Solomon made his face, and his thoughts, still, and followed.
For now.
65
The North Sea, the body of water between England’s eastern shore and the shores of France, was cold and harsh, a deep green, or an ugly brown in color. Never blue, or turquoise, emerald, like the shallows of the Mediterranean. The air beside the blistering cold of the sea was full of spume and within the flecked white spray of the sea was carried the stench of brine and chemicals and sewage.
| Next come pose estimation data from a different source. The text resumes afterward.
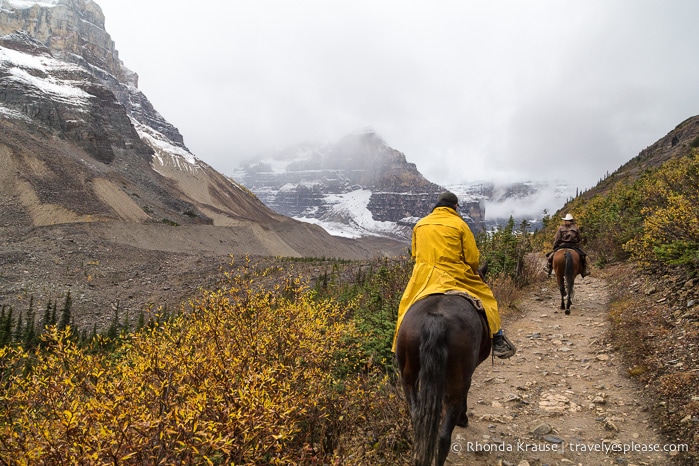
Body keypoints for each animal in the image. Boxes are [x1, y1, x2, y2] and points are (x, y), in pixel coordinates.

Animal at [396, 294, 490, 466]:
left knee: (417, 421)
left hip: (408, 378)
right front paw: (463, 419)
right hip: (456, 382)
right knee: (443, 437)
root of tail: (435, 320)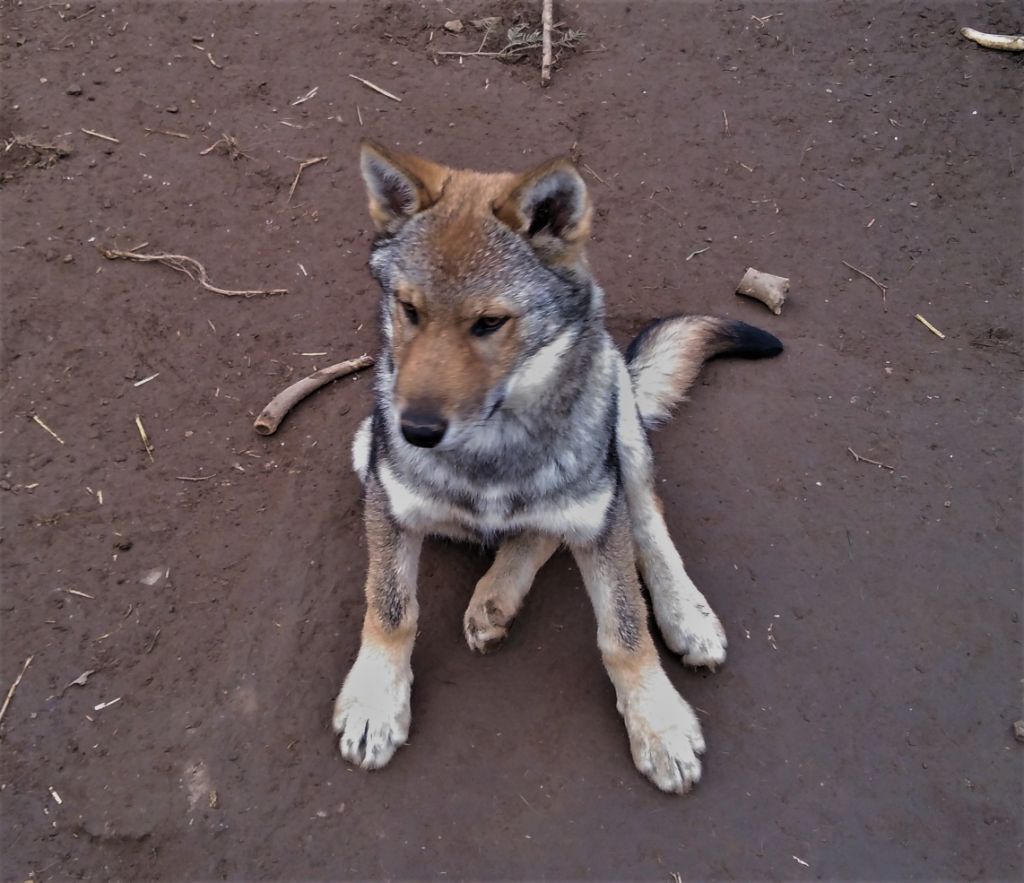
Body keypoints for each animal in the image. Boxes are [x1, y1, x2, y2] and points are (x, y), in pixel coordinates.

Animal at [331, 143, 778, 794]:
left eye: (489, 323)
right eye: (409, 309)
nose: (415, 430)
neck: (494, 455)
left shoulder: (599, 521)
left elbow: (624, 631)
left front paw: (660, 724)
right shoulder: (390, 504)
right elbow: (390, 608)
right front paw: (374, 704)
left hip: (620, 439)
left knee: (643, 522)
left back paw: (684, 614)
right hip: (364, 445)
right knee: (534, 532)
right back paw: (494, 597)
To Ank, it felt, at last, like a piece of home. They stood atop different land to that beside their cottage, yes…but it was the same sea. Like it had followed them south, and waited for them, right here, on the coast of Kent.
She and Holland stared through the murky winter air toward France. They shivered in their heavy clothes, got drenched in freezing rain and snow. February brought the deepest cold Ank could remember, but also, on the bitter winds, smoke and ash. On the ground, beneath the snow and ice, in the ruts and frozen boot-prints upon the earth was blood.
So much blood.
On the Dartford Bridge, stretching across the River Thames, they met a crush of survivors from the south heading to a nort
h that was no better. There were people in cars, people with children and cats and dogs and luggage, or, like them, people with little but the clothes on their back. Every one of them was marked as survivors by their gray faces and their gray hair. Ash rained down all around them.
Between the snow and the ash, all color had been bleached from the land.
Ank, nor Holland, had ever seen so many faces bereft of hope. Nothing was left but misery. From Norfolk to Kent, where Janus crossed the sea, a swathe of broken cities and burned lands.
Ank had never imagined that the world had room for such horrors, but then Holland was always a thorough tutor.
War, too, had been part of her curriculum.
So, this is war? she thought, standing on the Kentish shore.
Fuck you, Janus, and your stupid war.
Ank cried many times as she walked half of England to stand where they were now. Once, unable to bear more, she asked him. More than once, she recalled.
“Why are we walking, Holland?” Ank asked.
“We’re going slow.”
“Holland, why? Why?”
“We go slow until we’re ready.”
“Jesus, Holland. When do we go fast? There’s no time!”
“You’re not ready.”
Ank bit her tongue and they walked on, south, ever south. She’d ask again, after a time, and again. Still, now they were at the end of England, with no more England to walk, she was no wiser.
They walked the breadth of Kent in a night and a single day, to the coast. The carcass of England behind, nothing left but a dumb kind of shock. Cities still burned and would for a time yet. More would follow.
Ank was angry. Angry at Janus, and Gods, and wars. But she was angry with Holland, too.
She was fucking livid with Holland.
She stood, a girl on the cusp of womanhood, head down. The foul wind blew in from the sea and whipped her hair this way, then that…and still, she couldn’t bear to look at him.